* Text extract

## 2D Element Displacements

The element displacements are the displacements of the flexible part of the element. In GSA displacements are calculated at degrees of freedom which for 2D elements are at nodes. However when elements are offset the nodal displacements need a transformation to the flexible part of the element.

## 2D Element Force and Moment Results

When dealing with elements with no thickness (such as fabrics) or composite materials (such as reinforced concrete) it is more useful to work with stress resultants or forces, than with stresses. For concrete the stress values are based on the properties of an equivalent isotropic material. The checks used for stress results noted above can also be applied to force results. For fabric elements the force resultants are calculated directly but for elements with thickness they are calculated from the in-plane and bending stresses and the element thickness. Details of these are given in the GSA Theory.

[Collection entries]
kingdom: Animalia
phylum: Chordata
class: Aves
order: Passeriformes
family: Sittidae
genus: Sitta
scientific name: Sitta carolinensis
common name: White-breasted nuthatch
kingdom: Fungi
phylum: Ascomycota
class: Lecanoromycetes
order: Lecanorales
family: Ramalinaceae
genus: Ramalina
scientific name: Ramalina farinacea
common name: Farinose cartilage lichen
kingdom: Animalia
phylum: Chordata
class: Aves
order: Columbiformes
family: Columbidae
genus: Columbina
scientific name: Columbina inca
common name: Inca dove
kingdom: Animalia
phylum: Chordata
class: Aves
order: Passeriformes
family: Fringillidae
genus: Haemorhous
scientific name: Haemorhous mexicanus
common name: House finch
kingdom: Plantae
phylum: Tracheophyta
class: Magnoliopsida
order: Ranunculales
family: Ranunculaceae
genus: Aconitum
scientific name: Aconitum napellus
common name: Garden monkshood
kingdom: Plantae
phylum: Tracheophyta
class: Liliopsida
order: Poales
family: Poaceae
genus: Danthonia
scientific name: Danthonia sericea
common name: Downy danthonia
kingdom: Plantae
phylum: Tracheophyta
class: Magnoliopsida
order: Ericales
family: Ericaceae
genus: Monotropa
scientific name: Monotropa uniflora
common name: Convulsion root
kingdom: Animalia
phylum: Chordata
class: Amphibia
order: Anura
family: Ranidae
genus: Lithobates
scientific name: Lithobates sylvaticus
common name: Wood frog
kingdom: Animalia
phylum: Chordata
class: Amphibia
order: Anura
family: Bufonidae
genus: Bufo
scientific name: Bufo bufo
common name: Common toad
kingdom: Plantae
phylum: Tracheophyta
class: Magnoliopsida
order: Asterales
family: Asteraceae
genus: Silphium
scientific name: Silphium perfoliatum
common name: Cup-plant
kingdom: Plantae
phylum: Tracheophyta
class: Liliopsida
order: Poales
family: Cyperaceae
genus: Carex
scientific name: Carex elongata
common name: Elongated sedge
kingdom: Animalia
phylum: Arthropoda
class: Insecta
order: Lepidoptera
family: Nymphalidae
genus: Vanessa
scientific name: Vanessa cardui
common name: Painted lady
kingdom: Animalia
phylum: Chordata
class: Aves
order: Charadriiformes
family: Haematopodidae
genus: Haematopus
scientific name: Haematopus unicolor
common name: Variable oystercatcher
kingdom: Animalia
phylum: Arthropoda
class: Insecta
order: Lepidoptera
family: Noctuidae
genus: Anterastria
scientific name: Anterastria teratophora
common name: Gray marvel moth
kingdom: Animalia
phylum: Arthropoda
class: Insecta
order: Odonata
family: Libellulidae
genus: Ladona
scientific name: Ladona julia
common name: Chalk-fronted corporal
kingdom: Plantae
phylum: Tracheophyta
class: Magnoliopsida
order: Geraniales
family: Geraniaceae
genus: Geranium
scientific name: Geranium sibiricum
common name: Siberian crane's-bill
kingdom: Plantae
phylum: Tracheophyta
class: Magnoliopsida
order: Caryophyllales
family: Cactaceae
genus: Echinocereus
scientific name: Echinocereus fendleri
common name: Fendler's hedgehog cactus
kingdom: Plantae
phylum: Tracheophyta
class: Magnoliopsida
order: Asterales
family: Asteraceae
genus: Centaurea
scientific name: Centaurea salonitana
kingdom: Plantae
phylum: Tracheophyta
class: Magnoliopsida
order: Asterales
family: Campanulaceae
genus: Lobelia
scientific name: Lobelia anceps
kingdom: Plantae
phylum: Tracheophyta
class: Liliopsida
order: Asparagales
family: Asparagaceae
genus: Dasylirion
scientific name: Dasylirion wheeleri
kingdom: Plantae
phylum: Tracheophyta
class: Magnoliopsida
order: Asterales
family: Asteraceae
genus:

* Task requirements
Reproduce the portion of the 2D element results text above that begins with the words containing "The element displacements" and ends with "to the flexible part of the element.".

* Written reply
The element displacements are the displacements of the flexible part of the element. In GSA displacements are calculated at degrees of freedom which for 2D elements are at nodes. However when elements are offset the nodal displacements need a transformation to the flexible part of the element.